Finding other teams to play is also a problem.
"Currently, as far as I know, we are the only youth team playing in
Northern Ireland," Powers wrote. "Our nearest competitors are literally in
another country, the Republic of Ireland, a 31/2-hour drive away. Mostly we
mainly divide up our team and play a game ourselves every Sunday."
Inspired by the sister-city program, Dilegge suggested the Mustangs adopt
the Eagles as a sister team.
The Stafford boys thought the sister-team idea was a good one, and so did
the Eagles.
"It teaches our kids more than baseball," Dilegge said.
The Virginia boys decided that they could help their Irish counterparts
by sending them some equipment.
"As my son got older he would outgrow his equipment," said Jim Sullivan,
the Mustangs' head manager. His 12-year-old son, Jake, plays first base and
pitches for the Mustangs. "Everybody [on the team] had the same situation."
In addition, Sullivan said, he had some found gloves left on the field
from time to time without a clue as to whose they were.
So this spring the Mustangs collected 13 bats, 16 new baseballs, a dozen
gloves, catcher's gear, a couple of batting helmets, two pairs of cleats, 18
equipment bags and some glove-conditioning oil, and sent it off to Ireland.
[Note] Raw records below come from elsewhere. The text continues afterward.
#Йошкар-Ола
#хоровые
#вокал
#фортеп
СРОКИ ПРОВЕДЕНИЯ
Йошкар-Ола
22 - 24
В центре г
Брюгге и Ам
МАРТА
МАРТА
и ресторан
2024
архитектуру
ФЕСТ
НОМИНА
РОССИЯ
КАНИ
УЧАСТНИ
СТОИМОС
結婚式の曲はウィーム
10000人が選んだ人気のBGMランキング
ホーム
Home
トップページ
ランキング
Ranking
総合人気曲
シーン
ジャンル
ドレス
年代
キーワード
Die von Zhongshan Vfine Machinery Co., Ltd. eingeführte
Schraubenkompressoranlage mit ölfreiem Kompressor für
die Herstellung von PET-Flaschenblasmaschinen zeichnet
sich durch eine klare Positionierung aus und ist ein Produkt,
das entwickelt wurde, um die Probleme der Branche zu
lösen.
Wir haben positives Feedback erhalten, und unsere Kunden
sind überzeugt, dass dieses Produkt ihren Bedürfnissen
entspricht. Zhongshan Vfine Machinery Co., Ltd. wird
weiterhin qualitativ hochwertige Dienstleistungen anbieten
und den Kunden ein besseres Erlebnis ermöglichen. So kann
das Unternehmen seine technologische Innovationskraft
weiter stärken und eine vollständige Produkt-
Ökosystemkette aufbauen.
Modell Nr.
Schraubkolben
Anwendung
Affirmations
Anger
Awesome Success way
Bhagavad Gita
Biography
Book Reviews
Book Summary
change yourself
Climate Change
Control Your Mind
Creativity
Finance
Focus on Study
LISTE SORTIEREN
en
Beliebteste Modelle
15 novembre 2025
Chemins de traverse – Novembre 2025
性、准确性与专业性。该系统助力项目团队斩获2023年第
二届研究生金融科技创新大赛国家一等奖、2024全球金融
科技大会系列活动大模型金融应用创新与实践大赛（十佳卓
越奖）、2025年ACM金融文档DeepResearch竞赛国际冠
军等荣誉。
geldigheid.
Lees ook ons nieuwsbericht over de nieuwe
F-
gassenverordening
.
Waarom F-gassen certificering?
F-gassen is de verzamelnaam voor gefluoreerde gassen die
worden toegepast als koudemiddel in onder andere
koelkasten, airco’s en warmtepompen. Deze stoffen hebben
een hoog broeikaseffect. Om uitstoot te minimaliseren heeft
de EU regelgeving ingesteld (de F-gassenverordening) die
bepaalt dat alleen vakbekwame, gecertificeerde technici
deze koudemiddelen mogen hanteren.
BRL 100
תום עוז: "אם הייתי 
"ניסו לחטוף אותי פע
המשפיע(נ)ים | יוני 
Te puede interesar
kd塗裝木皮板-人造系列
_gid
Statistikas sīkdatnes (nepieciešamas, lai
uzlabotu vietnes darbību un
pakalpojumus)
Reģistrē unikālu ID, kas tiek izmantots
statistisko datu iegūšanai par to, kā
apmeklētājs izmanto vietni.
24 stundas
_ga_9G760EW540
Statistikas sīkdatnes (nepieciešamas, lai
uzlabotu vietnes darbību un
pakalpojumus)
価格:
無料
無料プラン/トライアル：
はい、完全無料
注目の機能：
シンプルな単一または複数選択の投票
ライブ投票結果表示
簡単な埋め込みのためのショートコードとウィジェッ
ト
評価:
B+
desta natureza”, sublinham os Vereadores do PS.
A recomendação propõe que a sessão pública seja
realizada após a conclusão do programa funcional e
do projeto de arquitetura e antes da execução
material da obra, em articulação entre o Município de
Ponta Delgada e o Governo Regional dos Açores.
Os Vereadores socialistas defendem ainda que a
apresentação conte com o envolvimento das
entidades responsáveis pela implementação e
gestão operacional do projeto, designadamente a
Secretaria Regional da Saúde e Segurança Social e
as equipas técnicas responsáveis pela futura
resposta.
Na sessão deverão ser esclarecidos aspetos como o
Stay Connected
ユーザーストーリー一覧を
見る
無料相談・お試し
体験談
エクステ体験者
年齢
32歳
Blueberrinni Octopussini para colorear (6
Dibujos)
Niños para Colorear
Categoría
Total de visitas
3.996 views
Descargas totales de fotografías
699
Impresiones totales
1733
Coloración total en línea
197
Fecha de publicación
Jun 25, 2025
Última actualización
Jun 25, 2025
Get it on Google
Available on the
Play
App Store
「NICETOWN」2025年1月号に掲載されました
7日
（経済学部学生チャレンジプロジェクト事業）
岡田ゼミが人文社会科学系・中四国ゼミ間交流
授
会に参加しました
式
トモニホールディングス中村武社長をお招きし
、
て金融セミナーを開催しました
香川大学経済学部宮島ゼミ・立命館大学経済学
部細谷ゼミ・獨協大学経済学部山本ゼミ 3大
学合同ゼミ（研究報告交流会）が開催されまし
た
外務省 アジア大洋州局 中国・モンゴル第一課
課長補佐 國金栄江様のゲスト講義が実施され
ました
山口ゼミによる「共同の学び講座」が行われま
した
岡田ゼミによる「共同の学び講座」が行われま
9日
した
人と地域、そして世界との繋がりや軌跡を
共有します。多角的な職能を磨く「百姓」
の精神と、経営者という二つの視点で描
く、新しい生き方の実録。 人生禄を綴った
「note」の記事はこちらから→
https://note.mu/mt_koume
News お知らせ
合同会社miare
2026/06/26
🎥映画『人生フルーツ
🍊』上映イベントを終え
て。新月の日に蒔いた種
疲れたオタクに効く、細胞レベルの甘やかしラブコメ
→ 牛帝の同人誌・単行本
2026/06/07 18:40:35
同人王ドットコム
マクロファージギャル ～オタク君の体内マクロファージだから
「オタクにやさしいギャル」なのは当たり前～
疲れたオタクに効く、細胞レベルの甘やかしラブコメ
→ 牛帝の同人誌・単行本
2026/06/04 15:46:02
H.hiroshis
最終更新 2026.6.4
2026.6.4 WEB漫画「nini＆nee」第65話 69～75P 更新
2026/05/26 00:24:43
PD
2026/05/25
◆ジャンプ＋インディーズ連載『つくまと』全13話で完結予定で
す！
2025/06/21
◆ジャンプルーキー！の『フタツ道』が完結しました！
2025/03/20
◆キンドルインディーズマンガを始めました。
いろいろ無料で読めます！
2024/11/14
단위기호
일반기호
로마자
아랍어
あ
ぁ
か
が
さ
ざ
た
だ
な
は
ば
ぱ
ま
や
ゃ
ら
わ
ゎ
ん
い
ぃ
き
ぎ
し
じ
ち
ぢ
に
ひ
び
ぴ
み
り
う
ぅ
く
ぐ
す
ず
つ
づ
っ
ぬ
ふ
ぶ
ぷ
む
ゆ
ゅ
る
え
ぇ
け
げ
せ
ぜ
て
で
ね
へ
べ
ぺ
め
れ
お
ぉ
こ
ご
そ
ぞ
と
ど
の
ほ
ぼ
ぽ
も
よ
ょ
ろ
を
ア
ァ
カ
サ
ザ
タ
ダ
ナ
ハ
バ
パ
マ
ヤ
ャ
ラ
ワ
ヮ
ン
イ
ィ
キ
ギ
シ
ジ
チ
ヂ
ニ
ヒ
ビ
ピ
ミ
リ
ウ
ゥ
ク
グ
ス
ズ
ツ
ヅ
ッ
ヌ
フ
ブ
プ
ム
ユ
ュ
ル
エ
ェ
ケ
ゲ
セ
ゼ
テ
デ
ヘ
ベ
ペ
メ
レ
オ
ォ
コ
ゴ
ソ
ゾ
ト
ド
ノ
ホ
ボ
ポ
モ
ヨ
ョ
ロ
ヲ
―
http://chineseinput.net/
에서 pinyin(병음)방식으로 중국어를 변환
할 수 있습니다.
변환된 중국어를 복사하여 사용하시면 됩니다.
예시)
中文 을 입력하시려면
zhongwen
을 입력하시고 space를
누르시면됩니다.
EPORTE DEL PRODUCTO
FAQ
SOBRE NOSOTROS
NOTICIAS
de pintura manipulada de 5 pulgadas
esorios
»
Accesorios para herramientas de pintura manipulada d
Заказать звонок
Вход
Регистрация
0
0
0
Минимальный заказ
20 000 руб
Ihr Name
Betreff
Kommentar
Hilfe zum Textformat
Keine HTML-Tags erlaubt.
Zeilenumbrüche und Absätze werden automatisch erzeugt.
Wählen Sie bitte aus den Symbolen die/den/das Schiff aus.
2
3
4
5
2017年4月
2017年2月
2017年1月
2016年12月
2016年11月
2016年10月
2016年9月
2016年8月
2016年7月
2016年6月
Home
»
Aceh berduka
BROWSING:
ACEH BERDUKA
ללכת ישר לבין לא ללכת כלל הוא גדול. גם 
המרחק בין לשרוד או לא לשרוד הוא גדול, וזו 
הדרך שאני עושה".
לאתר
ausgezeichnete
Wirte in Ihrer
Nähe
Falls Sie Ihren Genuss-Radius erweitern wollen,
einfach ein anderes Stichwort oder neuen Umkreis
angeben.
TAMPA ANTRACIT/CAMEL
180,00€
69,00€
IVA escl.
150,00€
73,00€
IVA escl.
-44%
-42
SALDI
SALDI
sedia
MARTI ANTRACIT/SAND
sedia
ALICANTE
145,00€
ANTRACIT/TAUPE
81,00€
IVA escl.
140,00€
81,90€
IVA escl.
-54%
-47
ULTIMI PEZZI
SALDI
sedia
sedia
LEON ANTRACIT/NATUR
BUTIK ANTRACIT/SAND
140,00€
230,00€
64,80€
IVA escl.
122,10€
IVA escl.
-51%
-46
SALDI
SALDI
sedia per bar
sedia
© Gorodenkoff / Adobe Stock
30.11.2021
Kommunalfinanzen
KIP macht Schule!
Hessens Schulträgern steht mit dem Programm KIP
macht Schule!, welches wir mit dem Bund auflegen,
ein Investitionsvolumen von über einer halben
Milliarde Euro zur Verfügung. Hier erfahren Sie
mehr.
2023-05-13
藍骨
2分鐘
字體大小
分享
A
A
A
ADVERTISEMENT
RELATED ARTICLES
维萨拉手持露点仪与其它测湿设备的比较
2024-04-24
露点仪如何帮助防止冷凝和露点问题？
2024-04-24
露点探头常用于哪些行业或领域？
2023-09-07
"It cost us $250 in postal fees," Dilegge said. "The parents chipped in."
All together, it was almost enough gear to equip both the Eagles and a
new team forming in neighboring Portrush. As a token of their appreciation,
the Portrush team has taken the name "Mustangs" in honor of the Virginia
team.
Powers is grateful for the support provided by the Virginia team.
"Not only have they provided equipment, they have also provided moral
support to us as we have developed," Powers wrote.